La résolution a condamné les violences perpétrées le 5 juillet 2021 contre des participants pacifiques à la marche de la «Tbilissi Pride» et des journalistes couvrant l’événement. Elle a dénoncé fermement l’absence d’enquêtes diligentes ou de poursuites à l’encontre des responsables de l’organisation de ces violences.
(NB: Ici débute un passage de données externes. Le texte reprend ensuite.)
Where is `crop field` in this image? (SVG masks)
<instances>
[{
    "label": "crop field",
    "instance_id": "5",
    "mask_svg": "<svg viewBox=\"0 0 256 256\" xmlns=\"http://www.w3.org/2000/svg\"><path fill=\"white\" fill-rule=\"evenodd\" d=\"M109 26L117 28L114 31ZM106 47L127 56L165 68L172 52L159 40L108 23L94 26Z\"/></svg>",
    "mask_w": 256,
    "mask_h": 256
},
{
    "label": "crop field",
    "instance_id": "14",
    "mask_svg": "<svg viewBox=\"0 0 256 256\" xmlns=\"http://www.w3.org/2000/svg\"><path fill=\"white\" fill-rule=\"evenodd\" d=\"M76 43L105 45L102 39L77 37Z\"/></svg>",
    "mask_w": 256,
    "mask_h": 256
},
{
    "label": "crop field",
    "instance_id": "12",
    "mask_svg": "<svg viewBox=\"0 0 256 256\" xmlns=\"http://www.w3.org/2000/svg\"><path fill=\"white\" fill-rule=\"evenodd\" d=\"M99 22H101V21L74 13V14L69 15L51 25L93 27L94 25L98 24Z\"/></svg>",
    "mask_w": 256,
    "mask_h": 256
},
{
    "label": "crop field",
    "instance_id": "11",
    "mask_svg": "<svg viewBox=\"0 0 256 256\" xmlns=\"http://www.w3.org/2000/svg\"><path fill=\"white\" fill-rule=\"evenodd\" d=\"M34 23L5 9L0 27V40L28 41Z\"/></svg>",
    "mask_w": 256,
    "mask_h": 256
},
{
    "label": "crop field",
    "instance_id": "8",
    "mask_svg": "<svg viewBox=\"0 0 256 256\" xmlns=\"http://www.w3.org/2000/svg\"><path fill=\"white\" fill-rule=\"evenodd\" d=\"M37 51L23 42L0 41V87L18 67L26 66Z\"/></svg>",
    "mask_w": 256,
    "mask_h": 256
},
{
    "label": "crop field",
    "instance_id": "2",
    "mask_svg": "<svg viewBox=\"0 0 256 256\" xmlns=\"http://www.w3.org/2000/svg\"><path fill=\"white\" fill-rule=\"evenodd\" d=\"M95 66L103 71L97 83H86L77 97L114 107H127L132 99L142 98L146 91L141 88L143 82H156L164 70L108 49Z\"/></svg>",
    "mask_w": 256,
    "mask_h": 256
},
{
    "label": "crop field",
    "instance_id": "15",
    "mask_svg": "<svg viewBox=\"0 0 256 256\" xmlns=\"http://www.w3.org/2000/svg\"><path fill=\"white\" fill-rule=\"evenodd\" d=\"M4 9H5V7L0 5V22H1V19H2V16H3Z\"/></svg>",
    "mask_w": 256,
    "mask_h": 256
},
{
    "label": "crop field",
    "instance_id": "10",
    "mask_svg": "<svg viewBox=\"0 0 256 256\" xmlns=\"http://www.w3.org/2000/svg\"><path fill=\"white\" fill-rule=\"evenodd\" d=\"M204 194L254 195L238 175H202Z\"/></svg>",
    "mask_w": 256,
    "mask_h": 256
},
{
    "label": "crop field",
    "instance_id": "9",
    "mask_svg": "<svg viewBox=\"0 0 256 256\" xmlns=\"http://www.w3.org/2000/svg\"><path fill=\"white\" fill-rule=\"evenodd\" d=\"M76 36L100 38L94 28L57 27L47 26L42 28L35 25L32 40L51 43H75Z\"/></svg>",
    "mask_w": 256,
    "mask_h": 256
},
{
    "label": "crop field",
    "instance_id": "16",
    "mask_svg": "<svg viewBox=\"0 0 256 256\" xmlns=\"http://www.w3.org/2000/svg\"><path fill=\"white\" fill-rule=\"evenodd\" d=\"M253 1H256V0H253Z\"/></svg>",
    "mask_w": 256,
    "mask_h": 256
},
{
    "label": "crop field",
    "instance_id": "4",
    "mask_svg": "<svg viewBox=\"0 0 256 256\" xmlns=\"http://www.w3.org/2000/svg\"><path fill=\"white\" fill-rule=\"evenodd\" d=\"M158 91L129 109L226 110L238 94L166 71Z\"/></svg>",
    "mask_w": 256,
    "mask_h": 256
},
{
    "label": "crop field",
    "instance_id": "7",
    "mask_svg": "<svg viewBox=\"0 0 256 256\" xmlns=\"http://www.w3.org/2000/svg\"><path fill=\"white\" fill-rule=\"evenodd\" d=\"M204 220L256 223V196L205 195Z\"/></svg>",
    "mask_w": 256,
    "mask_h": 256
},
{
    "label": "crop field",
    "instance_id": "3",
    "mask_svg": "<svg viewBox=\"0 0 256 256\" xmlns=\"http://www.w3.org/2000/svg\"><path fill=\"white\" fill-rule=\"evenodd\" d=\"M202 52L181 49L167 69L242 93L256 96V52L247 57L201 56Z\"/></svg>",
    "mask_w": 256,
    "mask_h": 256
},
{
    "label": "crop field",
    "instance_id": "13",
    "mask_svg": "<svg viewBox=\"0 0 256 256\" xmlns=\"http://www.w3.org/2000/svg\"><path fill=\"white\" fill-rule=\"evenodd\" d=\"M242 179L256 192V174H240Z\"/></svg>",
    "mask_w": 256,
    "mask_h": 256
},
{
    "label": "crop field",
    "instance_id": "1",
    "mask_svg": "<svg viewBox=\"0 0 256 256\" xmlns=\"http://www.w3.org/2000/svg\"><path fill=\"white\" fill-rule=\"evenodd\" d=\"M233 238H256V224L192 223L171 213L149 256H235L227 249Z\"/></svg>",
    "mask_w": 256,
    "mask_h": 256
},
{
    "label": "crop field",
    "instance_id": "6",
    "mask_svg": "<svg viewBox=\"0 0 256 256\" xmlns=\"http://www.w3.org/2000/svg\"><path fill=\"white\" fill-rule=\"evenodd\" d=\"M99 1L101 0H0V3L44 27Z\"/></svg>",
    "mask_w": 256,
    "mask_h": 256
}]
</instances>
Les autorités géorgiennes sont invitées à :

- garantir la protection des droits fondamentaux des femmes et des autres groupes vulnérables, tels que la communauté LGBTQI + et les minorités ethniques;

- mettre pleinement en œuvre, dans la pratique, la législation en matière de droits de l’homme et de lutte contre la discrimination et à lutter contre l’impunité en cas de violations graves;

- élaborer leur stratégie et leur plan d’action en matière de désinstitutionnalisation, conformément aux exigences du code relatif aux droits de l’enfant, étant donné que la violence à l’égard des enfants dans le contexte familial, dans les foyers d’accueil, les familles d’accueil et les établissements d’enseignement restent un problème majeur;

- continuer à améliorer la représentation des femmes et l’égalité de traitement à tous les niveaux de la vie politique, économique et sociétale, à éradiquer l’inégalité sur le marché du travail et l’écart entre les hommes et les femmes en matière de rémunération;

- mettre en œuvre une législation visant à lutter contre les violences sexistes et domestiques et les féminicides.
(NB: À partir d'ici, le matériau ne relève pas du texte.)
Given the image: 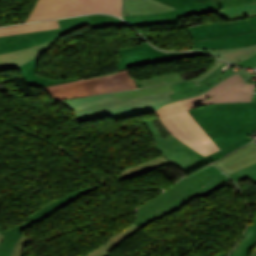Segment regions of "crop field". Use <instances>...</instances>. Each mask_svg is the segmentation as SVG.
Here are the masks:
<instances>
[{
    "label": "crop field",
    "mask_w": 256,
    "mask_h": 256,
    "mask_svg": "<svg viewBox=\"0 0 256 256\" xmlns=\"http://www.w3.org/2000/svg\"><path fill=\"white\" fill-rule=\"evenodd\" d=\"M228 253H223V254H219V255H216V256H226Z\"/></svg>",
    "instance_id": "c21b1889"
},
{
    "label": "crop field",
    "mask_w": 256,
    "mask_h": 256,
    "mask_svg": "<svg viewBox=\"0 0 256 256\" xmlns=\"http://www.w3.org/2000/svg\"><path fill=\"white\" fill-rule=\"evenodd\" d=\"M61 29L0 37V53L33 47L61 37L63 34L89 25L88 16L58 20Z\"/></svg>",
    "instance_id": "5a996713"
},
{
    "label": "crop field",
    "mask_w": 256,
    "mask_h": 256,
    "mask_svg": "<svg viewBox=\"0 0 256 256\" xmlns=\"http://www.w3.org/2000/svg\"><path fill=\"white\" fill-rule=\"evenodd\" d=\"M256 244V217L249 224L243 240L236 246L229 256H249L250 250Z\"/></svg>",
    "instance_id": "a9b5d70f"
},
{
    "label": "crop field",
    "mask_w": 256,
    "mask_h": 256,
    "mask_svg": "<svg viewBox=\"0 0 256 256\" xmlns=\"http://www.w3.org/2000/svg\"><path fill=\"white\" fill-rule=\"evenodd\" d=\"M138 88L128 70L44 88L55 100Z\"/></svg>",
    "instance_id": "412701ff"
},
{
    "label": "crop field",
    "mask_w": 256,
    "mask_h": 256,
    "mask_svg": "<svg viewBox=\"0 0 256 256\" xmlns=\"http://www.w3.org/2000/svg\"><path fill=\"white\" fill-rule=\"evenodd\" d=\"M168 164H171V162L167 161L164 157L152 160L150 162L122 171L118 181Z\"/></svg>",
    "instance_id": "730fd06b"
},
{
    "label": "crop field",
    "mask_w": 256,
    "mask_h": 256,
    "mask_svg": "<svg viewBox=\"0 0 256 256\" xmlns=\"http://www.w3.org/2000/svg\"><path fill=\"white\" fill-rule=\"evenodd\" d=\"M118 52L120 57V63L116 64L118 71L161 61L202 56L196 53H166L151 47L147 43L120 47Z\"/></svg>",
    "instance_id": "3316defc"
},
{
    "label": "crop field",
    "mask_w": 256,
    "mask_h": 256,
    "mask_svg": "<svg viewBox=\"0 0 256 256\" xmlns=\"http://www.w3.org/2000/svg\"><path fill=\"white\" fill-rule=\"evenodd\" d=\"M174 9L176 8L165 5L157 0H124L123 15L150 14Z\"/></svg>",
    "instance_id": "bc2a9ffb"
},
{
    "label": "crop field",
    "mask_w": 256,
    "mask_h": 256,
    "mask_svg": "<svg viewBox=\"0 0 256 256\" xmlns=\"http://www.w3.org/2000/svg\"><path fill=\"white\" fill-rule=\"evenodd\" d=\"M155 113L173 136L197 152L207 156L219 150L180 101L164 105Z\"/></svg>",
    "instance_id": "ac0d7876"
},
{
    "label": "crop field",
    "mask_w": 256,
    "mask_h": 256,
    "mask_svg": "<svg viewBox=\"0 0 256 256\" xmlns=\"http://www.w3.org/2000/svg\"><path fill=\"white\" fill-rule=\"evenodd\" d=\"M186 29L194 40L217 38L254 31L248 19L211 25H197Z\"/></svg>",
    "instance_id": "22f410ed"
},
{
    "label": "crop field",
    "mask_w": 256,
    "mask_h": 256,
    "mask_svg": "<svg viewBox=\"0 0 256 256\" xmlns=\"http://www.w3.org/2000/svg\"><path fill=\"white\" fill-rule=\"evenodd\" d=\"M225 65L226 63L221 65L211 75H209L206 79L202 80L200 83L196 85L194 84L193 80L170 84L174 92V94H171L170 97L172 98V100H174V99L190 96L193 94H197L207 89L210 86L206 85L205 83L217 77L218 75L222 74L223 71H221L220 69Z\"/></svg>",
    "instance_id": "92a150f3"
},
{
    "label": "crop field",
    "mask_w": 256,
    "mask_h": 256,
    "mask_svg": "<svg viewBox=\"0 0 256 256\" xmlns=\"http://www.w3.org/2000/svg\"><path fill=\"white\" fill-rule=\"evenodd\" d=\"M229 176L236 182H239L240 180L246 177H249L255 184L256 183V163L240 171H237Z\"/></svg>",
    "instance_id": "bd1437ed"
},
{
    "label": "crop field",
    "mask_w": 256,
    "mask_h": 256,
    "mask_svg": "<svg viewBox=\"0 0 256 256\" xmlns=\"http://www.w3.org/2000/svg\"><path fill=\"white\" fill-rule=\"evenodd\" d=\"M223 77H225L223 74L222 75H220V76H218L217 78H215V79H213V80H211L210 82H208V83H206V84H208V85H213L214 83H216L217 81H219L221 78H223Z\"/></svg>",
    "instance_id": "0bd39190"
},
{
    "label": "crop field",
    "mask_w": 256,
    "mask_h": 256,
    "mask_svg": "<svg viewBox=\"0 0 256 256\" xmlns=\"http://www.w3.org/2000/svg\"><path fill=\"white\" fill-rule=\"evenodd\" d=\"M224 10L225 11L223 12L217 13V15L229 20L249 17L256 15V3L248 4L245 6L231 7Z\"/></svg>",
    "instance_id": "eef30255"
},
{
    "label": "crop field",
    "mask_w": 256,
    "mask_h": 256,
    "mask_svg": "<svg viewBox=\"0 0 256 256\" xmlns=\"http://www.w3.org/2000/svg\"><path fill=\"white\" fill-rule=\"evenodd\" d=\"M221 64H223V62L221 61H217L210 69H208L204 74L198 76L197 78L193 79L195 84L199 81H201L202 79L206 78L210 73H212L216 68H218Z\"/></svg>",
    "instance_id": "d32e631a"
},
{
    "label": "crop field",
    "mask_w": 256,
    "mask_h": 256,
    "mask_svg": "<svg viewBox=\"0 0 256 256\" xmlns=\"http://www.w3.org/2000/svg\"><path fill=\"white\" fill-rule=\"evenodd\" d=\"M147 126L148 131L154 137V147L159 150L163 155L171 159L176 165H178L187 174L212 163L206 157L198 154L187 145L181 143L171 134L166 138L161 136L160 131L155 127L152 120L143 121Z\"/></svg>",
    "instance_id": "e52e79f7"
},
{
    "label": "crop field",
    "mask_w": 256,
    "mask_h": 256,
    "mask_svg": "<svg viewBox=\"0 0 256 256\" xmlns=\"http://www.w3.org/2000/svg\"><path fill=\"white\" fill-rule=\"evenodd\" d=\"M101 186L95 185L84 190L75 192L73 194L67 195L49 205L42 208L41 210L37 211L36 213L32 214L31 216L27 217L29 221H26L8 231L1 230L5 237L0 244V256H10L11 250L13 245L16 243L17 239L21 235V230L25 229L27 226L33 224L34 222L40 220L41 218L47 216L48 214L52 213L53 211L59 209L60 207L66 205L67 203L85 195Z\"/></svg>",
    "instance_id": "d1516ede"
},
{
    "label": "crop field",
    "mask_w": 256,
    "mask_h": 256,
    "mask_svg": "<svg viewBox=\"0 0 256 256\" xmlns=\"http://www.w3.org/2000/svg\"><path fill=\"white\" fill-rule=\"evenodd\" d=\"M192 50H196V51H202V52H207L213 56H218V51L219 50H214V49H203V48H193Z\"/></svg>",
    "instance_id": "028f5c9d"
},
{
    "label": "crop field",
    "mask_w": 256,
    "mask_h": 256,
    "mask_svg": "<svg viewBox=\"0 0 256 256\" xmlns=\"http://www.w3.org/2000/svg\"><path fill=\"white\" fill-rule=\"evenodd\" d=\"M251 140H253V139L247 137V138H245V139L235 143L234 145H232V146H230V147H228V148H226V149H224L222 151L219 150V151H217V152H215V153H213V154H211V155H209L207 157L210 160H212L213 162H215L218 158L228 154L229 152L233 151L234 149L240 147L241 145H243V144H245V143H247V142H249Z\"/></svg>",
    "instance_id": "1d83c4d3"
},
{
    "label": "crop field",
    "mask_w": 256,
    "mask_h": 256,
    "mask_svg": "<svg viewBox=\"0 0 256 256\" xmlns=\"http://www.w3.org/2000/svg\"><path fill=\"white\" fill-rule=\"evenodd\" d=\"M189 112L221 150L256 131V102L208 104Z\"/></svg>",
    "instance_id": "8a807250"
},
{
    "label": "crop field",
    "mask_w": 256,
    "mask_h": 256,
    "mask_svg": "<svg viewBox=\"0 0 256 256\" xmlns=\"http://www.w3.org/2000/svg\"><path fill=\"white\" fill-rule=\"evenodd\" d=\"M256 44V32H249L217 39L194 41V47L228 49Z\"/></svg>",
    "instance_id": "733c2abd"
},
{
    "label": "crop field",
    "mask_w": 256,
    "mask_h": 256,
    "mask_svg": "<svg viewBox=\"0 0 256 256\" xmlns=\"http://www.w3.org/2000/svg\"><path fill=\"white\" fill-rule=\"evenodd\" d=\"M171 93L172 92L163 93V94H156V95H150V96L137 97V98H132V99H115V100L116 101H129V100H136V99H142V98L153 97V96L168 95V94H171Z\"/></svg>",
    "instance_id": "e1f06a70"
},
{
    "label": "crop field",
    "mask_w": 256,
    "mask_h": 256,
    "mask_svg": "<svg viewBox=\"0 0 256 256\" xmlns=\"http://www.w3.org/2000/svg\"><path fill=\"white\" fill-rule=\"evenodd\" d=\"M256 162V143L252 142L214 163L227 175Z\"/></svg>",
    "instance_id": "5142ce71"
},
{
    "label": "crop field",
    "mask_w": 256,
    "mask_h": 256,
    "mask_svg": "<svg viewBox=\"0 0 256 256\" xmlns=\"http://www.w3.org/2000/svg\"><path fill=\"white\" fill-rule=\"evenodd\" d=\"M219 58L234 64L256 54V45L241 47L237 49L220 50Z\"/></svg>",
    "instance_id": "4177f3b9"
},
{
    "label": "crop field",
    "mask_w": 256,
    "mask_h": 256,
    "mask_svg": "<svg viewBox=\"0 0 256 256\" xmlns=\"http://www.w3.org/2000/svg\"><path fill=\"white\" fill-rule=\"evenodd\" d=\"M56 40L47 42L45 44H42V45H39V46H36L33 48L1 54L0 55V72L16 68L18 65L36 57L42 53L49 51L51 45Z\"/></svg>",
    "instance_id": "d9b57169"
},
{
    "label": "crop field",
    "mask_w": 256,
    "mask_h": 256,
    "mask_svg": "<svg viewBox=\"0 0 256 256\" xmlns=\"http://www.w3.org/2000/svg\"><path fill=\"white\" fill-rule=\"evenodd\" d=\"M250 256H256V246L251 250Z\"/></svg>",
    "instance_id": "c035e120"
},
{
    "label": "crop field",
    "mask_w": 256,
    "mask_h": 256,
    "mask_svg": "<svg viewBox=\"0 0 256 256\" xmlns=\"http://www.w3.org/2000/svg\"><path fill=\"white\" fill-rule=\"evenodd\" d=\"M140 228L137 226L131 225L126 229L122 230L121 233L111 237L106 243L100 245L95 251L85 256H110L107 252L112 250L115 246L120 244L126 237L135 233ZM28 239L21 236L18 242L15 244L11 256H21L22 250L25 247ZM114 244V245H112Z\"/></svg>",
    "instance_id": "4a817a6b"
},
{
    "label": "crop field",
    "mask_w": 256,
    "mask_h": 256,
    "mask_svg": "<svg viewBox=\"0 0 256 256\" xmlns=\"http://www.w3.org/2000/svg\"><path fill=\"white\" fill-rule=\"evenodd\" d=\"M114 96L113 93L104 94V95H97L91 97H79L73 99L62 100V104L69 106L74 112L77 110L113 102Z\"/></svg>",
    "instance_id": "dafd665d"
},
{
    "label": "crop field",
    "mask_w": 256,
    "mask_h": 256,
    "mask_svg": "<svg viewBox=\"0 0 256 256\" xmlns=\"http://www.w3.org/2000/svg\"><path fill=\"white\" fill-rule=\"evenodd\" d=\"M172 91L169 84L114 93L115 98H131Z\"/></svg>",
    "instance_id": "ae1a2a85"
},
{
    "label": "crop field",
    "mask_w": 256,
    "mask_h": 256,
    "mask_svg": "<svg viewBox=\"0 0 256 256\" xmlns=\"http://www.w3.org/2000/svg\"><path fill=\"white\" fill-rule=\"evenodd\" d=\"M220 174V171L213 165H210L202 170H199L185 179L179 181L150 202L139 208L136 221L143 216L179 199L182 198L198 188L224 176Z\"/></svg>",
    "instance_id": "dd49c442"
},
{
    "label": "crop field",
    "mask_w": 256,
    "mask_h": 256,
    "mask_svg": "<svg viewBox=\"0 0 256 256\" xmlns=\"http://www.w3.org/2000/svg\"><path fill=\"white\" fill-rule=\"evenodd\" d=\"M242 80L238 74L234 75L213 87L208 92L197 97L181 100V102L189 109L208 103L251 101L255 85H244L241 82Z\"/></svg>",
    "instance_id": "d8731c3e"
},
{
    "label": "crop field",
    "mask_w": 256,
    "mask_h": 256,
    "mask_svg": "<svg viewBox=\"0 0 256 256\" xmlns=\"http://www.w3.org/2000/svg\"><path fill=\"white\" fill-rule=\"evenodd\" d=\"M37 61H38V57L17 67L18 70L21 72L24 81L29 86L46 87V86H50V85H55V84L78 80L77 78H75V79H46V78H42V77L36 75Z\"/></svg>",
    "instance_id": "214f88e0"
},
{
    "label": "crop field",
    "mask_w": 256,
    "mask_h": 256,
    "mask_svg": "<svg viewBox=\"0 0 256 256\" xmlns=\"http://www.w3.org/2000/svg\"><path fill=\"white\" fill-rule=\"evenodd\" d=\"M122 0H37L27 21L87 12H108L121 16Z\"/></svg>",
    "instance_id": "f4fd0767"
},
{
    "label": "crop field",
    "mask_w": 256,
    "mask_h": 256,
    "mask_svg": "<svg viewBox=\"0 0 256 256\" xmlns=\"http://www.w3.org/2000/svg\"><path fill=\"white\" fill-rule=\"evenodd\" d=\"M248 19H249L251 25L253 26V28H254L255 31H256V16H254V17H249Z\"/></svg>",
    "instance_id": "b80d0937"
},
{
    "label": "crop field",
    "mask_w": 256,
    "mask_h": 256,
    "mask_svg": "<svg viewBox=\"0 0 256 256\" xmlns=\"http://www.w3.org/2000/svg\"><path fill=\"white\" fill-rule=\"evenodd\" d=\"M237 65H240L242 67H253L255 68L256 67V55L238 63Z\"/></svg>",
    "instance_id": "5866460e"
},
{
    "label": "crop field",
    "mask_w": 256,
    "mask_h": 256,
    "mask_svg": "<svg viewBox=\"0 0 256 256\" xmlns=\"http://www.w3.org/2000/svg\"><path fill=\"white\" fill-rule=\"evenodd\" d=\"M238 73L244 80L242 81L244 84L249 82L250 73L244 72L242 70H238L233 72L232 74L226 76L225 78L221 79L216 84L220 83L224 79L228 78L231 75ZM214 84V85H216ZM213 85V86H214ZM211 86L210 88H212ZM203 91L202 93L208 91ZM201 94V93H200ZM199 95V94H197ZM196 96V95H193ZM192 97V96H190ZM188 98V97H186ZM184 99V98H182ZM181 100V99H178ZM174 100V101H178ZM168 96L162 97H153L148 99L136 100V101H129V102H114L82 111L75 112L77 117V122H86L93 119H100L106 116H112L114 120L122 119V118H129L137 115H142L146 113L154 112L160 106L174 102Z\"/></svg>",
    "instance_id": "34b2d1b8"
},
{
    "label": "crop field",
    "mask_w": 256,
    "mask_h": 256,
    "mask_svg": "<svg viewBox=\"0 0 256 256\" xmlns=\"http://www.w3.org/2000/svg\"><path fill=\"white\" fill-rule=\"evenodd\" d=\"M232 181L230 178H228L227 176L197 190L196 192L140 219L139 221L135 222V224L137 226H139L140 228H142L143 226L179 209L182 205H184L188 200L196 197V196H206L207 194L213 192L214 190L220 188L221 186L227 184L228 182ZM185 200V201H183Z\"/></svg>",
    "instance_id": "cbeb9de0"
},
{
    "label": "crop field",
    "mask_w": 256,
    "mask_h": 256,
    "mask_svg": "<svg viewBox=\"0 0 256 256\" xmlns=\"http://www.w3.org/2000/svg\"><path fill=\"white\" fill-rule=\"evenodd\" d=\"M57 28H60L57 20L20 25V26L4 27V28H0V36L34 32V31H42V30H49V29H57Z\"/></svg>",
    "instance_id": "00972430"
},
{
    "label": "crop field",
    "mask_w": 256,
    "mask_h": 256,
    "mask_svg": "<svg viewBox=\"0 0 256 256\" xmlns=\"http://www.w3.org/2000/svg\"><path fill=\"white\" fill-rule=\"evenodd\" d=\"M180 80H183L181 75L179 73H176V74H167L159 77H154L149 80H143L142 83H143V86L145 87V86L180 81Z\"/></svg>",
    "instance_id": "750c4746"
},
{
    "label": "crop field",
    "mask_w": 256,
    "mask_h": 256,
    "mask_svg": "<svg viewBox=\"0 0 256 256\" xmlns=\"http://www.w3.org/2000/svg\"><path fill=\"white\" fill-rule=\"evenodd\" d=\"M256 0H211L212 6L219 7L223 6V8L237 6V5H244L248 3L255 2Z\"/></svg>",
    "instance_id": "120bbe31"
},
{
    "label": "crop field",
    "mask_w": 256,
    "mask_h": 256,
    "mask_svg": "<svg viewBox=\"0 0 256 256\" xmlns=\"http://www.w3.org/2000/svg\"><path fill=\"white\" fill-rule=\"evenodd\" d=\"M91 29L110 26H127L123 21L108 15L89 16Z\"/></svg>",
    "instance_id": "d3111659"
},
{
    "label": "crop field",
    "mask_w": 256,
    "mask_h": 256,
    "mask_svg": "<svg viewBox=\"0 0 256 256\" xmlns=\"http://www.w3.org/2000/svg\"><path fill=\"white\" fill-rule=\"evenodd\" d=\"M3 234L2 233H0V242H1V240H2V238H3Z\"/></svg>",
    "instance_id": "03da06ac"
},
{
    "label": "crop field",
    "mask_w": 256,
    "mask_h": 256,
    "mask_svg": "<svg viewBox=\"0 0 256 256\" xmlns=\"http://www.w3.org/2000/svg\"><path fill=\"white\" fill-rule=\"evenodd\" d=\"M168 5L178 8L175 11L140 15L123 16L125 20L134 26L154 25L178 22L179 17L191 15V12L200 9L212 8L210 0H160Z\"/></svg>",
    "instance_id": "28ad6ade"
}]
</instances>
Relations économiques et commerciales

Le Parlement s’est félicité du bilan positif de la Géorgie en ce qui concerne le rapprochement de sa législation et la mise en place d’une économie de marché pleinement opérationnelle. Il a demandé que les possibilités offertes par le plan économique et d’investissement soient exploitées pour mettre sur pied une économie prête à être intégrée dans le marché unique de l’Union. Il a invité la Commission à examiner les possibilités offertes par l’accord de libre-échange approfondi et complet pour augmenter le volume des échanges entre l’Union européenne et la Géorgie par la mise en place d’un soutien coordonné, en mettant l’accent sur l’aide en faveur des petites et moyennes entreprises.

Coopération sectorielle

La Commission et le Conseil sont invités à instaurer un dialogue politique renforcé et structuré avec la Géorgie et les autres pays candidats et candidats potentiels afin de faire progresser l’intégration économique et l’harmonisation législative.  Les députés ont également souligné l’importance d’une connectivité accrue dans les domaines des transports, de l’énergie et du numérique afin de tirer pleinement parti du potentiel géographique et économique de la Géorgie à tous les niveaux, surtout dans les municipalités petites, moyennes et rurales.